Passage ->
+++

I'm not sure why your graph is non-periodic (probably some unexpected behaviour of fmod), but I can explain the discontinuity at what I assume is $T/2$. The value of $\int_0^x \begin{cases}g_1(t)&\text{if }t<T/2\\g_2(t)&\text{if }t\ge T/2\end{cases}\,\mathrm dt$ when $x\ge T/2$ is $\int_0^{T/2}g_1(t)\,\mathrm dt + \int_{T/2}^xg_2(t)\,\mathrm dt$, not simply $\int_0^xg_2(t)\,\mathrm dt$. –  Rahul Aug 5 '12 at 16:47
    
The non-periodicity of the function was due to a mistake in my code. It works as expected now, thanks. –  Mark Anderson Aug 6 '12 at 12:03

2 Answers 2

up vote 5 down vote accepted

Well, in principle there's nothing wrong with the definitions you have. Mathematically, functions are defined extensionally, so two different-looking functions that have the same output on all inputs are actually the same function, just written in different forms.

+++

Supplied data ->
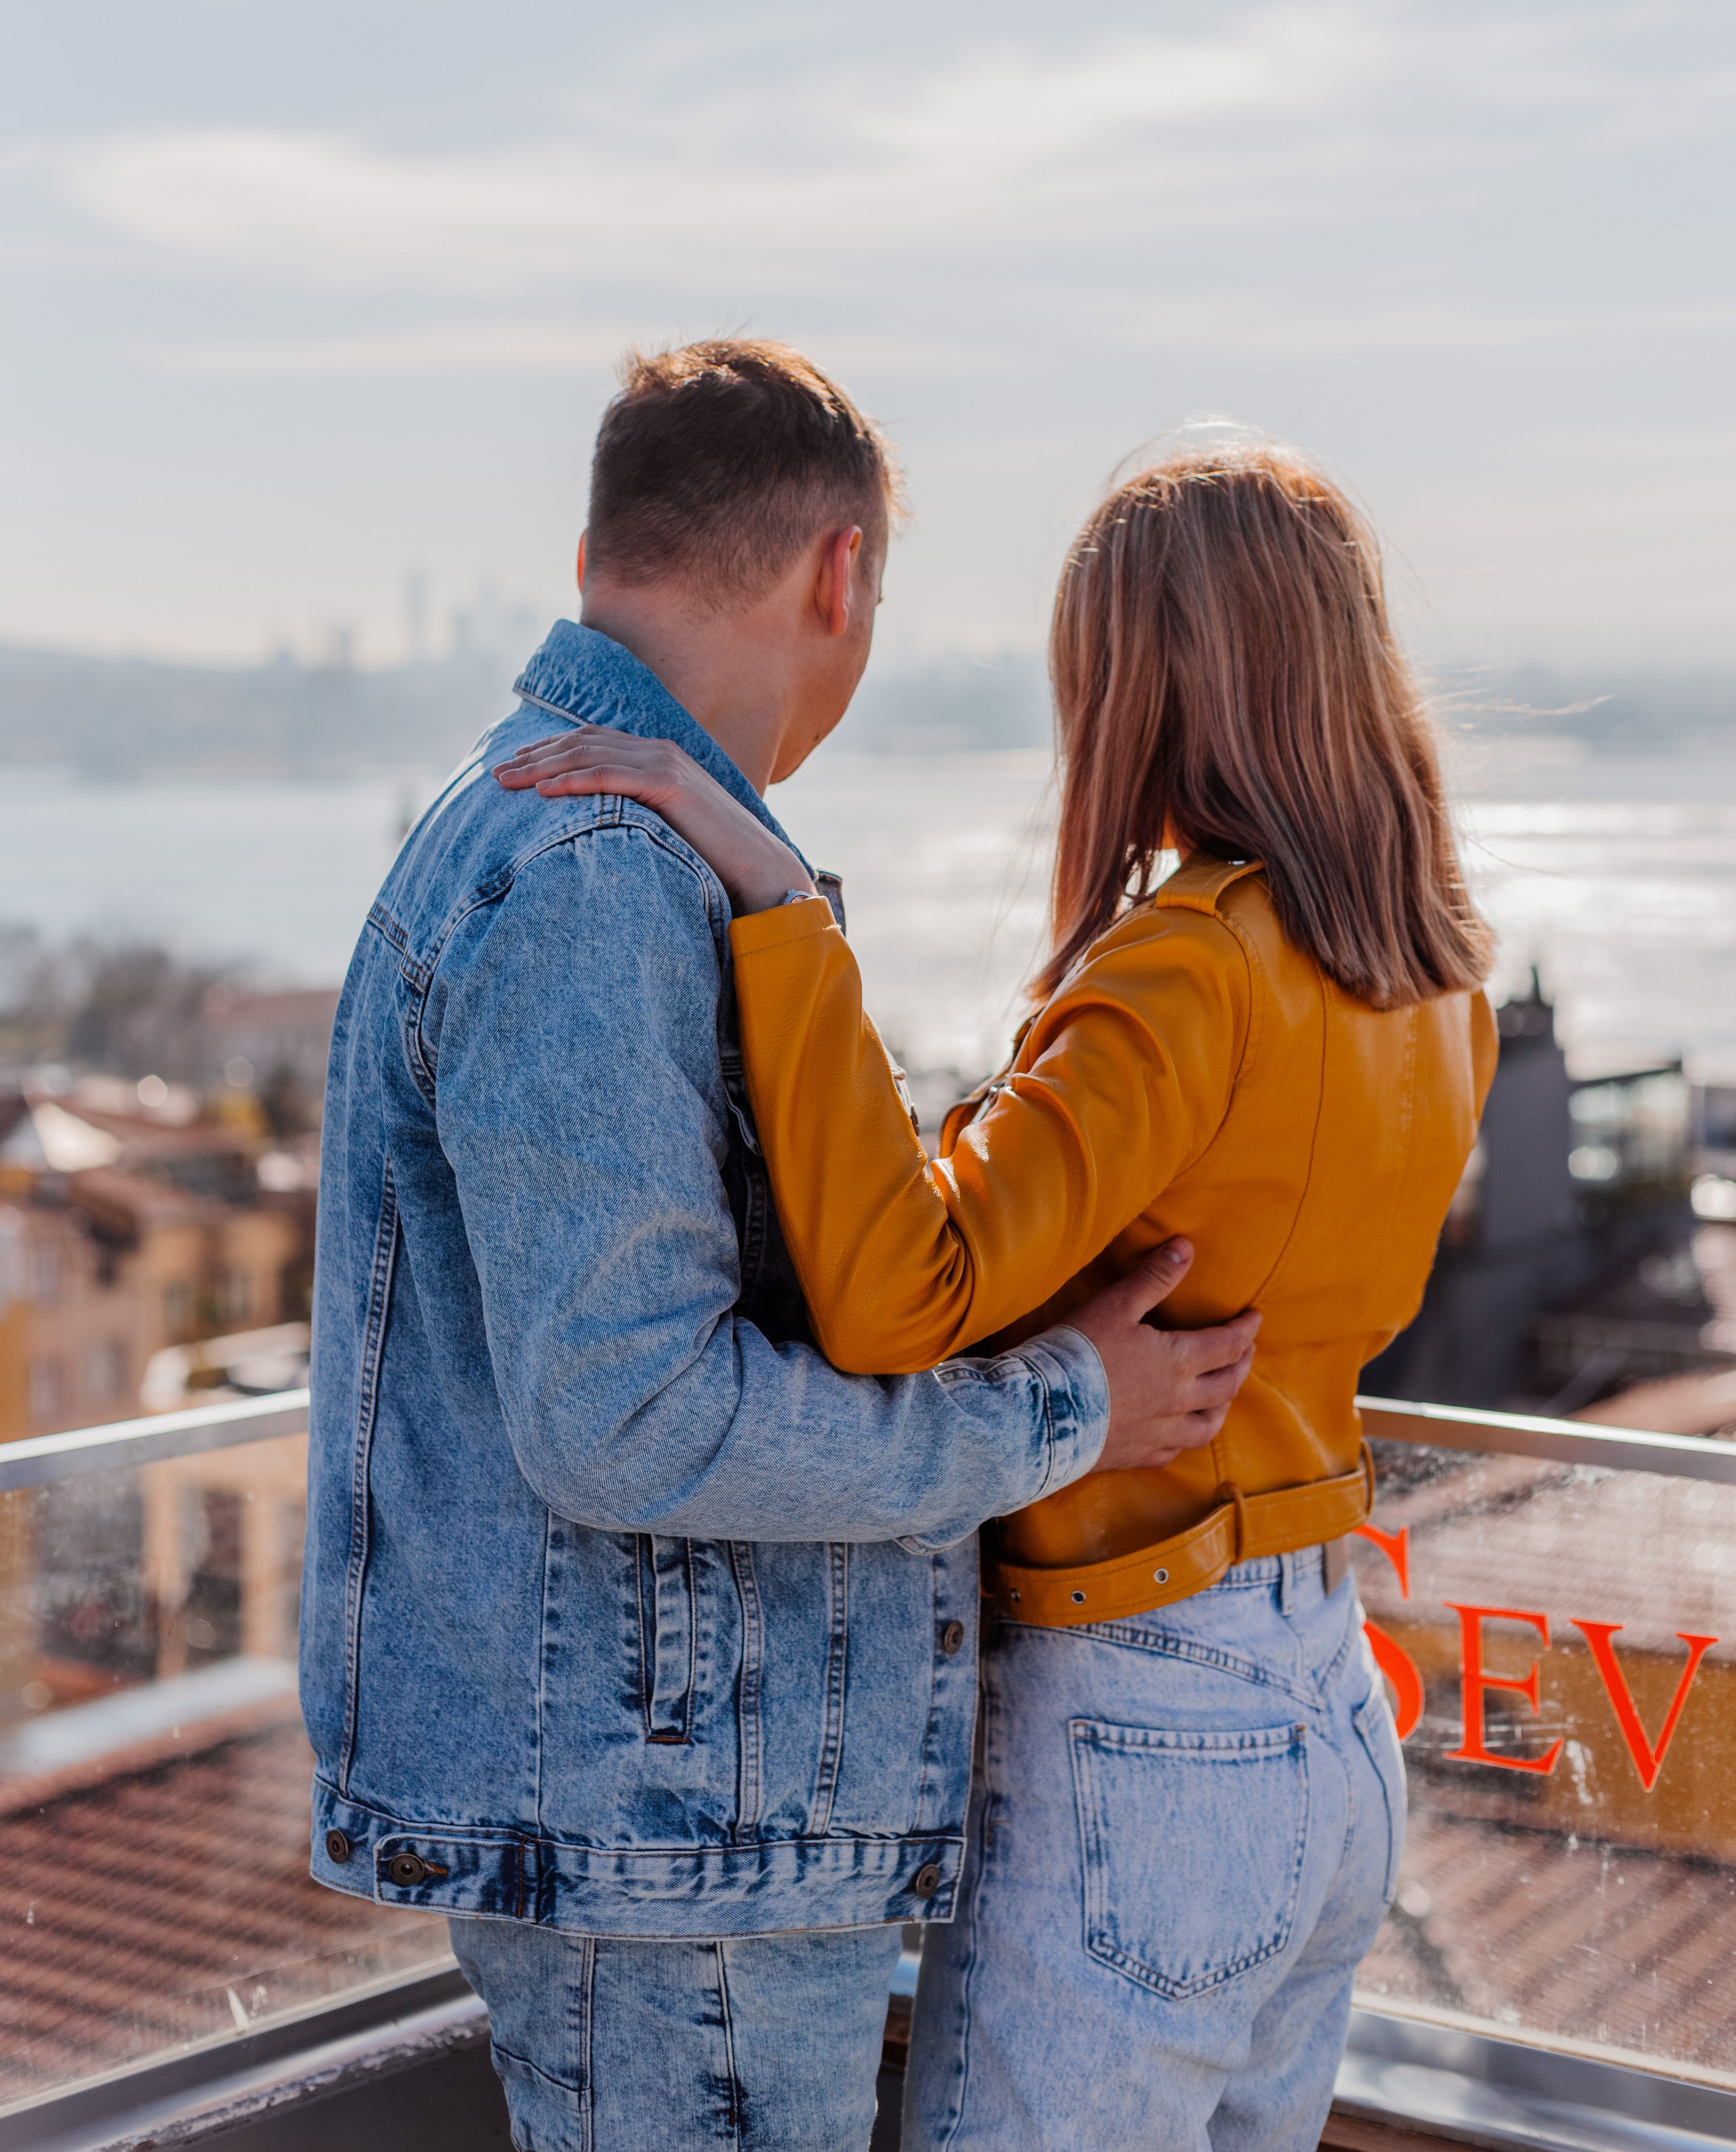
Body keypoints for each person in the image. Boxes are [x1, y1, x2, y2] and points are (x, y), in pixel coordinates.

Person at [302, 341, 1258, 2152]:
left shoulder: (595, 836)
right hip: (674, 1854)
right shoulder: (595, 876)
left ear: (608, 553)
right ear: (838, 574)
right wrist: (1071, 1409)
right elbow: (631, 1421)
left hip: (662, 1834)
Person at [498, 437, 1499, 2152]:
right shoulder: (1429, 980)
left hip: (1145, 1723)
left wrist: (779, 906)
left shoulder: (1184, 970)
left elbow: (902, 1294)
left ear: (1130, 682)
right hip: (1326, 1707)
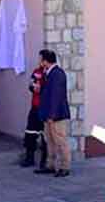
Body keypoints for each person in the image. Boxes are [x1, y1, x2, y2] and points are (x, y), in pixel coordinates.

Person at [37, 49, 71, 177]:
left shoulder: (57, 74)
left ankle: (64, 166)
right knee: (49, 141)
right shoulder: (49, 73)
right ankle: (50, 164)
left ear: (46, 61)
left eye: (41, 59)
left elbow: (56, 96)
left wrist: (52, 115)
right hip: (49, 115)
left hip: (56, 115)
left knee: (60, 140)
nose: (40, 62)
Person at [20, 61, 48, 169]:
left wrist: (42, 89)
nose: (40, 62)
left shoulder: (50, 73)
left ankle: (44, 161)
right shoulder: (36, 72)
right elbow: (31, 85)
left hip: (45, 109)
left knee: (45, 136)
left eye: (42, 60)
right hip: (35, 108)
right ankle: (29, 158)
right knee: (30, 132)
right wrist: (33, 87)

+++

Problems to work on ->
A: Reproduce the piecewise-integral thread word for word, starting with "Well, in principle" and going on through "in different forms.".
B: In the piecewise-integral thread, what did Mark Anderson say caused the non-periodicity of the function?
C: Continue the accepted answer in the piecewise-integral thread from its last sentence.

Numbered answers ->
A:
Well, in principle there's nothing wrong with the definitions you have. Mathematically, functions are defined extensionally, so two different-looking functions that have the same output on all inputs are actually the same function, just written in different forms.

B: A mistake in Mark Anderson's code.

C:
That said, when dealing with custom user-specified functions that are periodic, I think it's easier to define them on an interval spanning one period, and then extend them to the rest of the real line using periodicity. That is, you define $g\colon [0,T)\to\mathbb R$ whatever way you like, where $T$ is the period of your waveform, and then let $f(x) = g(x\bmod T)$ for any $x\in\mathbb R$. For your examples, I'd define $$\begin{align} g_{\text{sawtooth}}(x) &= \frac{2x}T-1, \\ g_{\text{square}}(x) &= \begin{cases}1&\text{if } x<T/2,\\-1&\text{if }x\ge T/2,\end{cases}\\ g_{\text{triangle}}(x) &= \begin{cases}\frac{4x}T-1&\text{if } x<T/2,\\3-\frac{4x}T&\text{if }x\ge T/2.\end{cases} \end{align}$$ These are slightly different from the ones in your question. They all have amplitude $1$ and mean $0$, and the square and triangle waves behave sort of like $\sin$ and $-\cos$ respectively.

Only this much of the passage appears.